| Work instruction a |
In the book review below, translate this sentence into Spanish: "When I spend time reading about psychedelic culture, I want to read something original."

START Passage to read

In "2012" Pinchbeck capitalizes on two heavy cultural phenomena, one contemporary and the other ancient. A smart student of cultural trends, he rides the cresting, recent wave of renewed psychedelic research, entheogenic studies and self-experimentation; and as New Age Consciousness Wonk he also invokes the ancient, time-tested vehicles/archetypes of Prophet of Doom and End of World Preacher (though Pinchbeck's Apocalyse is of a particularly unspecific, vague, and metaphysical nature, when he is challenged about it; he will not tell you what the Apocalypse is, and he does not hesitate from using that undefined fear to sell books).

To these two Main Ingredients he tosses in a few smidgeons of UFO Religion, a morsel of Goddess spirituality, and a pinchbeck of post-modern neo-Mayanism (nothing like a dead religion; no living followers to challenge half-baked modern interpretation and misappropriation by the white man). And Bam! You got your basic Pinchbeck layer cake. Throw in some hints to the ladies that his guru stud services are available, and there's your frosting. But this rock and roll psychedelic celebrity cake, though loaded with calories, has zero nutritional value. Its only purpose is to put Pinchbeck on the lecture circuit and generate fame at Burning Man and a New York bohemia notable mention. Bon Apetit!

In a little more detail . . .

When I spend time reading about psychedelic culture, I want to read something original. Instead we get in "2012" highly secondary and derivative ramblings about a dozen different ideas originated and popularized by other people.

2012 as a psychedelic focus was popularized by Terence McKenna. Pinchbeck is no McKenna.

END Passage to read
START Records

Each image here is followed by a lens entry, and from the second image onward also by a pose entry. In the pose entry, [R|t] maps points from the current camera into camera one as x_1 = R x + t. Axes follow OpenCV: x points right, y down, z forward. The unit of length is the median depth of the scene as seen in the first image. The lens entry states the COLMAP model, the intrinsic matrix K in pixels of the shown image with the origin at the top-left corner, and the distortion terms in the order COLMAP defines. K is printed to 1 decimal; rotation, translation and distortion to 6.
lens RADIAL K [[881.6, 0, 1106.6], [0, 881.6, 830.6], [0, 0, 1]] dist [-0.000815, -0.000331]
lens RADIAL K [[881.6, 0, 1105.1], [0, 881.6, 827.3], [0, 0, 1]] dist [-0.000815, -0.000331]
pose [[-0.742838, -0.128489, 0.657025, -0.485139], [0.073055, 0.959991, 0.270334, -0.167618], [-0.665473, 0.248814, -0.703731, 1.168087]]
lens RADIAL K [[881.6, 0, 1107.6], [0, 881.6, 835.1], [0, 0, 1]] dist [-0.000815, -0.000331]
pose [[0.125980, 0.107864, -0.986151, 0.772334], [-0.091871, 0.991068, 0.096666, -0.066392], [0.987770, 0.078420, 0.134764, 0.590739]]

END Records

| Work instruction b |
Quote every row above, from the one explaining the lens and pose entries through the last pose row, without altering a single character.

| Reply a |
Cuando dedico tiempo a leer sobre la cultura psicodélica, quiero leer algo original.

| Reply b |
Each image here is followed by a lens entry, and from the second image onward also by a pose entry. In the pose entry, [R|t] maps points from the current camera into camera one as x_1 = R x + t. Axes follow OpenCV: x points right, y down, z forward. The unit of length is the median depth of the scene as seen in the first image. The lens entry states the COLMAP model, the intrinsic matrix K in pixels of the shown image with the origin at the top-left corner, and the distortion terms in the order COLMAP defines. K is printed to 1 decimal; rotation, translation and distortion to 6.
lens RADIAL K [[881.6, 0, 1106.6], [0, 881.6, 830.6], [0, 0, 1]] dist [-0.000815, -0.000331]
lens RADIAL K [[881.6, 0, 1105.1], [0, 881.6, 827.3], [0, 0, 1]] dist [-0.000815, -0.000331]
pose [[-0.742838, -0.128489, 0.657025, -0.485139], [0.073055, 0.959991, 0.270334, -0.167618], [-0.665473, 0.248814, -0.703731, 1.168087]]
lens RADIAL K [[881.6, 0, 1107.6], [0, 881.6, 835.1], [0, 0, 1]] dist [-0.000815, -0.000331]
pose [[0.125980, 0.107864, -0.986151, 0.772334], [-0.091871, 0.991068, 0.096666, -0.066392], [0.987770, 0.078420, 0.134764, 0.590739]]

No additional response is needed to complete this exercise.